June 27 (Bloomberg) -- Land prices in China may drop further and it is still too early to buy land in the country, said Ronnie Chan, Chairman of Hang Lung Properties Ltd., the Hong Kong developer investing at least $8.5 billion in Chinese real estate.
“Why hurry? It’s not like the market is going to take off anytime soon,” Chan said in an interview at the sideline of the Real Estate Investment World conference in Singapore today. “It’s still not the best time yet. We need to look more carefully.”
Cash-strapped Chinese developers have been reluctant to buy land after government curbs introduced since 2010 to prevent a property bubble tightened credit, draining liquidity. China’s home values fell in a record 54 of 70 cities tracked by the government in May as developers cut prices to boost sales amid housing curbs.
The company, already one of the most cashed-up Hong Kong builders, is “doing all the preparations work” for acquiring more projects in China, said Chan.
Hang Lung has restarted sales of its Hong Kong apartments this year and has sold commercial properties that it deemed to be “non-core” assets, Chan said.
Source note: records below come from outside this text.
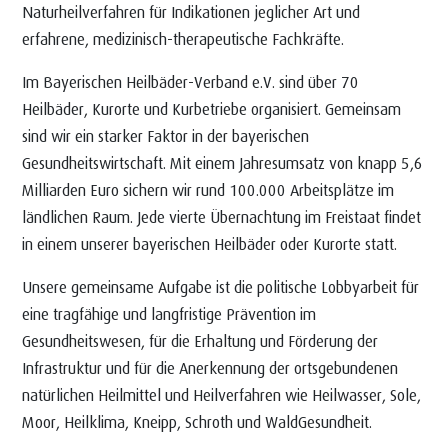
Naturheilverfahren für Indikationen jeglicher Art und
erfahrene, medizinisch-therapeutische Fachkräfte.
Im Bayerischen Heilbäder-Verband e.V. sind über 70
Heilbäder, Kurorte und Kurbetriebe organisiert. Gemeinsam
sind wir ein starker Faktor in der bayerischen
Gesundheitswirtschaft. Mit einem Jahresumsatz von knapp 5,6
Milliarden Euro sichern wir rund 100.000 Arbeitsplätze im
ländlichen Raum. Jede vierte Übernachtung im Freistaat findet
in einem unserer bayerischen Heilbäder oder Kurorte statt.
Unsere gemeinsame Aufgabe ist die politische Lobbyarbeit für
eine tragfähige und langfristige Prävention im
Gesundheitswesen, für die Erhaltung und Förderung der
Infrastruktur und für die Anerkennung der ortsgebundenen
natürlichen Heilmittel und Heilverfahren wie Heilwasser, Sole,
Moor, Heilklima, Kneipp, Schroth und WaldGesundheit.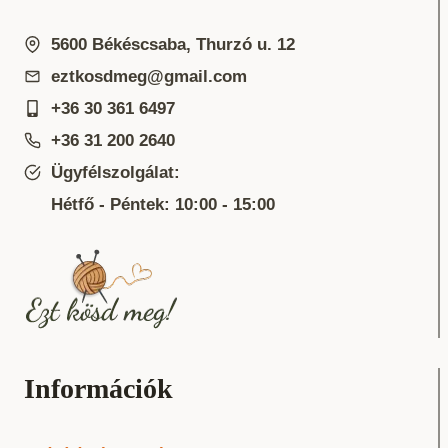
5600 Békéscsaba, Thurzó u. 12
eztkosdmeg@gmail.com
+36 30 361 6497
+36 31 200 2640
Ügyfélszolgálat:
Hétfő - Péntek: 10:00 - 15:00
Információk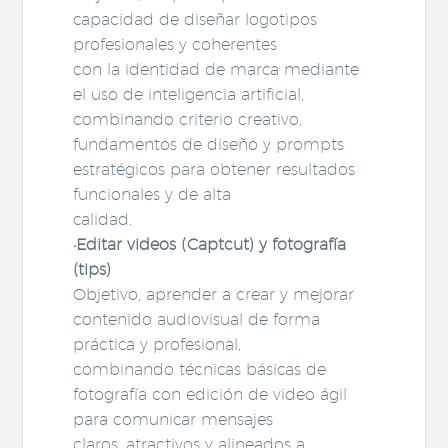
capacidad de diseñar logotipos
profesionales y coherentes
con la identidad de marca mediante
el uso de inteligencia artificial,
combinando criterio creativo,
fundamentos de diseño y prompts
estratégicos para obtener resultados
funcionales y de alta
calidad.
•Editar videos (Captcut) y fotografía
(tips)
Objetivo, aprender a crear y mejorar
contenido audiovisual de forma
práctica y profesional,
combinando técnicas básicas de
fotografía con edición de video ágil
para comunicar mensajes
claros, atractivos y alineados a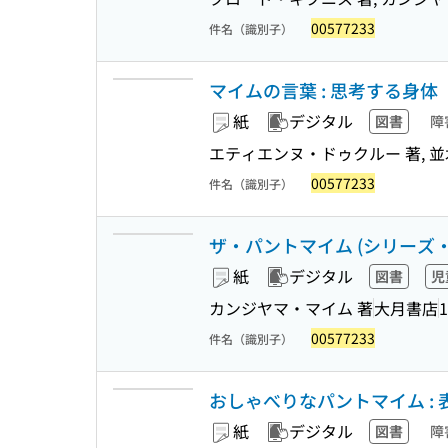
00577233
件名（識別子）
マイムの言葉 : 思考する身体
紙
デジタル
図書
障
エティエンヌ・ドゥクルー 著, 並
00577233
件名（識別子）
ザ・パントマイム (シリーズ・子
紙
デジタル
図書
児
カンジヤマ・マイム 著
大月書店
1
00577233
件名（識別子）
おしゃべりなパントマイム : 表
紙
デジタル
図書
障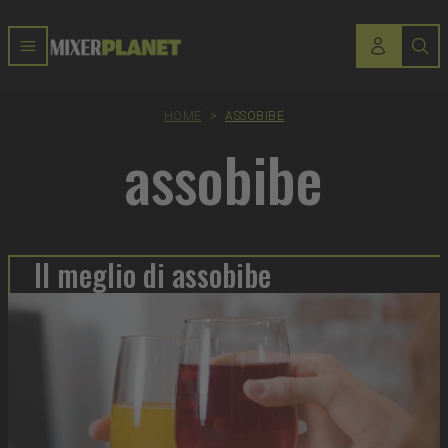
HOME
>
ASSOBIBE
assobibe
Il meglio di assobibe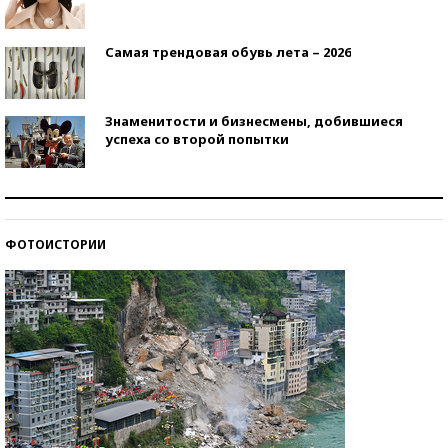
Самая трендовая обувь лета – 2026
Знаменитости и бизнесмены, добившиеся
успеха со второй попытки
Как защититься от солнца на курорте?
ФОТОИСТОРИИ
Кто изобрел средства связи?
It raised $500 million this month through its first dollar-denominated debt sale since 1993.
Hang Lung will in the fourth quarter open a shopping mall in the northeastern Chinese city of Shenyang, its fifth outside of Hong Kong. That mall is fully let and may generate 50 percent higher return than the company’s other shopping center in the city, Chan said.
The company is also building projects in cities including Wuxi, Tianjin, and Dalian. Its most recent acquisition was in September for a site in the southwestern city of Kunming. It was the company’s first land purchase since May 2009.
Hang Lung’s cash ratio, a measure of liquidity for developers, was 2.66 at the end of 2011, the second-highest among the 50 biggest Hong Kong-listed builders tracked by Bloomberg.
Hang Lung’s shares have gained 17 percent this year, compared with the 6.2 percent advance in the Hang Seng Property Index.